From the entries that follow, copy each line in which "linux" appears.
○ ○ ○ ○ ○
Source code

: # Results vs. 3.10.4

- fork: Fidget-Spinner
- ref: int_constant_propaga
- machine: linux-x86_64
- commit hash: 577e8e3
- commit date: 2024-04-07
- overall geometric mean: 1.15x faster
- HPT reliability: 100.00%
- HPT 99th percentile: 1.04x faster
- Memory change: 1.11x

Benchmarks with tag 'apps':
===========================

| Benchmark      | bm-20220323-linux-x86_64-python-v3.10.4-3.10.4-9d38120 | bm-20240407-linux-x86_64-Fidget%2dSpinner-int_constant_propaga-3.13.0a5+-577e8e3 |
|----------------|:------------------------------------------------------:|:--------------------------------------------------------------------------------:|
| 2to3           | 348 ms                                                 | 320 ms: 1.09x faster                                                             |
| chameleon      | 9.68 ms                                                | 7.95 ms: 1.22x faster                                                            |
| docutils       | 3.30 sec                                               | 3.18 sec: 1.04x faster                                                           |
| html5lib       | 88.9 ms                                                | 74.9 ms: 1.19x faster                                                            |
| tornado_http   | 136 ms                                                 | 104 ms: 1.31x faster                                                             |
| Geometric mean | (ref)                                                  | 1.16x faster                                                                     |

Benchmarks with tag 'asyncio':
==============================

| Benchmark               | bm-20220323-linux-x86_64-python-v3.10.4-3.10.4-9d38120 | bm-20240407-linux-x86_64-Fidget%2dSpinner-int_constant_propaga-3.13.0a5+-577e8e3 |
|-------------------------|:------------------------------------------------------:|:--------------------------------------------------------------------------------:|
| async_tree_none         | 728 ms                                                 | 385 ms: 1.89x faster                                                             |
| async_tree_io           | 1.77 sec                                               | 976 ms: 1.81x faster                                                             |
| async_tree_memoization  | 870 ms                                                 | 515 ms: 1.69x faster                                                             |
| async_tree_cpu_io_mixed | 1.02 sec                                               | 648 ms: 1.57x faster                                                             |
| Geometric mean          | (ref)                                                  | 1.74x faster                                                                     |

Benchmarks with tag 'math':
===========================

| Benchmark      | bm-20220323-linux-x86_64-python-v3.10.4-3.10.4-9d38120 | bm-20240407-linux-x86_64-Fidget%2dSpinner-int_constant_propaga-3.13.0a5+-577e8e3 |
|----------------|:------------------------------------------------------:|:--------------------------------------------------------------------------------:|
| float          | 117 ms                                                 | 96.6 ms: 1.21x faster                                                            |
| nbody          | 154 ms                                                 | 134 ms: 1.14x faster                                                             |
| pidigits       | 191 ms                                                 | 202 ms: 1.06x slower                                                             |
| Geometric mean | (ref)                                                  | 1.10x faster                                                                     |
○ ○ ○ ○ ○
▶ _RESULT_:
- machine: linux-x86_64
| Benchmark      | bm-20220323-linux-x86_64-python-v3.10.4-3.10.4-9d38120 | bm-20240407-linux-x86_64-Fidget%2dSpinner-int_constant_propaga-3.13.0a5+-577e8e3 |
| Benchmark               | bm-20220323-linux-x86_64-python-v3.10.4-3.10.4-9d38120 | bm-20240407-linux-x86_64-Fidget%2dSpinner-int_constant_propaga-3.13.0a5+-577e8e3 |
| Benchmark      | bm-20220323-linux-x86_64-python-v3.10.4-3.10.4-9d38120 | bm-20240407-linux-x86_64-Fidget%2dSpinner-int_constant_propaga-3.13.0a5+-577e8e3 |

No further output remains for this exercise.